Editorial

Budget

Le 58e anniversaire de la célébration de ce 11-décembre, comme l’a rappelé le président du Faso dans son discours à la nation, se tient dans un contexte économique et sécuritaire particulier. Cela a le don de compliquer l’arbitrage budgétaire pour l’année 2019.
Le pays est confronté à une situation économique difficile.
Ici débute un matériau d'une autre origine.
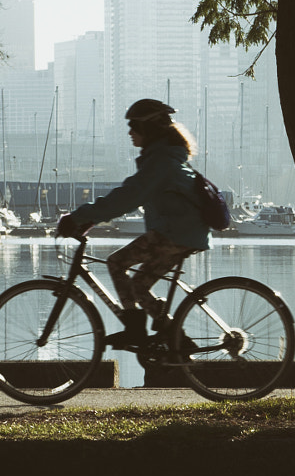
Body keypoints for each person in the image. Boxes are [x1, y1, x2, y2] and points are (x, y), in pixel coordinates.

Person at [56, 98, 211, 350]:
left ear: (149, 129)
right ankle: (176, 337)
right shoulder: (164, 158)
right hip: (184, 233)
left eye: (134, 126)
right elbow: (129, 197)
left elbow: (128, 197)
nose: (130, 132)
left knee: (116, 263)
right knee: (139, 285)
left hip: (175, 233)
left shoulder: (160, 162)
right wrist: (92, 219)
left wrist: (78, 217)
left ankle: (134, 329)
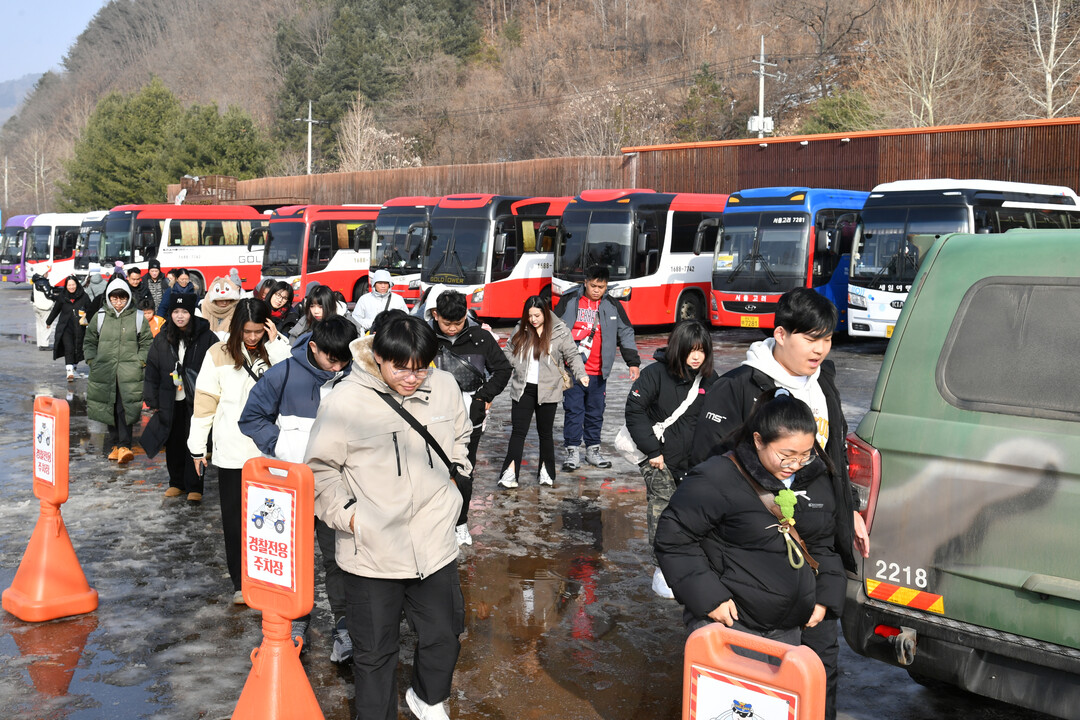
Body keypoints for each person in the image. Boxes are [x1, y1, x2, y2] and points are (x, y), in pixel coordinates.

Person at [688, 287, 870, 720]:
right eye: (811, 339)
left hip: (818, 554)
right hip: (757, 561)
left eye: (827, 339)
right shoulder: (737, 389)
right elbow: (703, 478)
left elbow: (834, 457)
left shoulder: (824, 384)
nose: (821, 349)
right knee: (759, 679)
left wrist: (850, 511)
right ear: (781, 334)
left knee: (820, 668)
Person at [306, 314, 471, 720]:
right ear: (378, 356)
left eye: (421, 368)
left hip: (433, 542)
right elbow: (319, 470)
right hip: (372, 551)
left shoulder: (445, 387)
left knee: (443, 635)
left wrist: (458, 471)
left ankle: (427, 697)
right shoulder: (345, 401)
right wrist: (351, 517)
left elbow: (462, 435)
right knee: (375, 652)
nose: (412, 378)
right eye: (401, 367)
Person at [655, 392, 847, 666]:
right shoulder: (717, 477)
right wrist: (710, 600)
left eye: (805, 455)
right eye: (786, 455)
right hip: (733, 625)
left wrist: (824, 598)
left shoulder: (814, 477)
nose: (795, 465)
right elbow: (674, 539)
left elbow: (822, 544)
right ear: (758, 440)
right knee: (734, 708)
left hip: (789, 631)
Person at [239, 315, 358, 661]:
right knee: (293, 556)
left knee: (338, 558)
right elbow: (251, 418)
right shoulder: (283, 374)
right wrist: (282, 446)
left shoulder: (356, 378)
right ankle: (294, 619)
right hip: (290, 487)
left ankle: (344, 625)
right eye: (331, 359)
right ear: (314, 347)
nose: (338, 367)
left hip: (337, 487)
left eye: (344, 360)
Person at [188, 298, 290, 603]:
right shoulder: (217, 354)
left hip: (270, 451)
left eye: (258, 330)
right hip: (232, 450)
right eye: (247, 331)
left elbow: (288, 385)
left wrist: (276, 345)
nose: (252, 337)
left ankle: (268, 578)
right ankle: (241, 584)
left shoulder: (277, 351)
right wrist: (197, 447)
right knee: (234, 522)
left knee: (270, 520)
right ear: (236, 328)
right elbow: (205, 403)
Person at [624, 320, 717, 597]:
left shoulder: (711, 380)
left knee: (695, 514)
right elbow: (634, 410)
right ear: (680, 349)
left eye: (702, 350)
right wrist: (653, 451)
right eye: (691, 350)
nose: (697, 356)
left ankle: (695, 563)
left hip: (695, 463)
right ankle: (662, 567)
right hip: (659, 461)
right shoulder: (655, 374)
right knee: (663, 511)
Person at [427, 289, 512, 544]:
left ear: (466, 315)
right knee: (431, 468)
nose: (452, 329)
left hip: (469, 417)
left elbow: (503, 369)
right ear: (435, 314)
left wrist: (483, 397)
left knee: (464, 469)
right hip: (431, 415)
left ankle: (461, 521)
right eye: (446, 323)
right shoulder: (424, 337)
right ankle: (435, 520)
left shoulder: (481, 337)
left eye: (458, 322)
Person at [553, 264, 640, 471]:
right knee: (574, 411)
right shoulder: (570, 300)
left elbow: (626, 332)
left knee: (595, 412)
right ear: (585, 282)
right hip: (573, 370)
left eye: (601, 287)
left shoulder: (612, 305)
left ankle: (593, 450)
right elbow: (553, 328)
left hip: (599, 372)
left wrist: (633, 362)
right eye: (593, 285)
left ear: (606, 286)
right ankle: (572, 451)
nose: (596, 290)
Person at [499, 296, 588, 489]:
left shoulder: (559, 331)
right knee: (518, 432)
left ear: (545, 313)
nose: (533, 319)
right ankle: (509, 474)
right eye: (529, 315)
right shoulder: (521, 329)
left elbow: (572, 354)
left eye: (537, 315)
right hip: (523, 388)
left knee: (545, 433)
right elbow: (507, 351)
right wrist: (515, 363)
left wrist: (581, 374)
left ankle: (546, 472)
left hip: (548, 389)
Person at [141, 293, 216, 501]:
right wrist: (153, 399)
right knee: (173, 442)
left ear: (191, 313)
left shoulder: (207, 337)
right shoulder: (162, 337)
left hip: (197, 400)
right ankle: (176, 482)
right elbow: (152, 370)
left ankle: (195, 486)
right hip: (170, 399)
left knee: (195, 441)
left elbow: (218, 364)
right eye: (176, 312)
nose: (180, 316)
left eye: (184, 312)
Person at [84, 278, 153, 464]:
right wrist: (92, 360)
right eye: (114, 298)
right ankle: (115, 444)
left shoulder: (137, 317)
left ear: (128, 298)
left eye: (122, 298)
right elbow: (89, 341)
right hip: (104, 371)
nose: (118, 302)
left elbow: (147, 342)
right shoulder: (100, 317)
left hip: (129, 372)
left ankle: (125, 445)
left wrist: (140, 361)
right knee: (109, 408)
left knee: (125, 409)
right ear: (109, 298)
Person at [46, 275, 92, 381]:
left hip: (80, 328)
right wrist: (49, 321)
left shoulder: (83, 296)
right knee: (69, 348)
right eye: (69, 285)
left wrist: (89, 319)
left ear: (77, 284)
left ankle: (74, 368)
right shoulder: (62, 297)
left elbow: (90, 310)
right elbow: (55, 310)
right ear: (66, 286)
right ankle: (69, 371)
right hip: (65, 327)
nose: (71, 287)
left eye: (73, 284)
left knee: (78, 348)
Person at [352, 269, 408, 333]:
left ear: (389, 284)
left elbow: (405, 318)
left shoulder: (398, 299)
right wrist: (372, 326)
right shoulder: (364, 299)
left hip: (392, 336)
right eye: (380, 283)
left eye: (386, 283)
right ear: (374, 284)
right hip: (369, 336)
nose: (383, 286)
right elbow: (356, 319)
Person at [197, 275, 241, 340]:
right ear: (214, 300)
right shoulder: (201, 310)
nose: (224, 303)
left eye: (227, 300)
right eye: (220, 300)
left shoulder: (237, 311)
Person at [30, 271, 56, 351]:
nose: (48, 274)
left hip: (36, 306)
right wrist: (57, 298)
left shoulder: (35, 281)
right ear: (43, 273)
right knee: (47, 324)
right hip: (44, 307)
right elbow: (48, 294)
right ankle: (44, 345)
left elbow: (32, 297)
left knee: (39, 325)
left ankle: (40, 343)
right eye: (47, 272)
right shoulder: (43, 282)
Le gouvernement serre dans les dépenses et essaie d’améliorer ses recettes.
L’année 2018 n’a pas été facile. Et rien ne dit que 2019 le sera, car les partenaires sociaux attendent du gouvernement qu’il tienne ses engagements pris lors des négociations avec les différents syndicats sectoriels.
Cela va se traduire en espèces sonnantes et trébuchantes sur les lignes de dépenses de personnel et de fonctionnement. Au niveau de la défense, les crédits de paiement vont s’envoler.
On a un pouvoir qui est pratiquement dos au mur. Le vote du Budget a connu deux reports. Officiellement pour des contraintes de calendrier. Mais officieusement, le premier report repose sur des points de non convergence lors des discussions en commission pour introduire le projet de loi devant le parlement.
Et c’est tout à l’honneur des élus du peuple qui, sont en train de montrer que le gouvernement ne peux pas tout leur faire avaler, comme une lettre à la poste.
Le niveau du débat budgétaire s’est rehaussé et il est grand temps que les citoyens également s’y intéressent avant le vote de la loi de finances, car celle-ci détermine toute l’action du gouvernement pour l’année civile à venir. Après, on deviendra des spectateurs.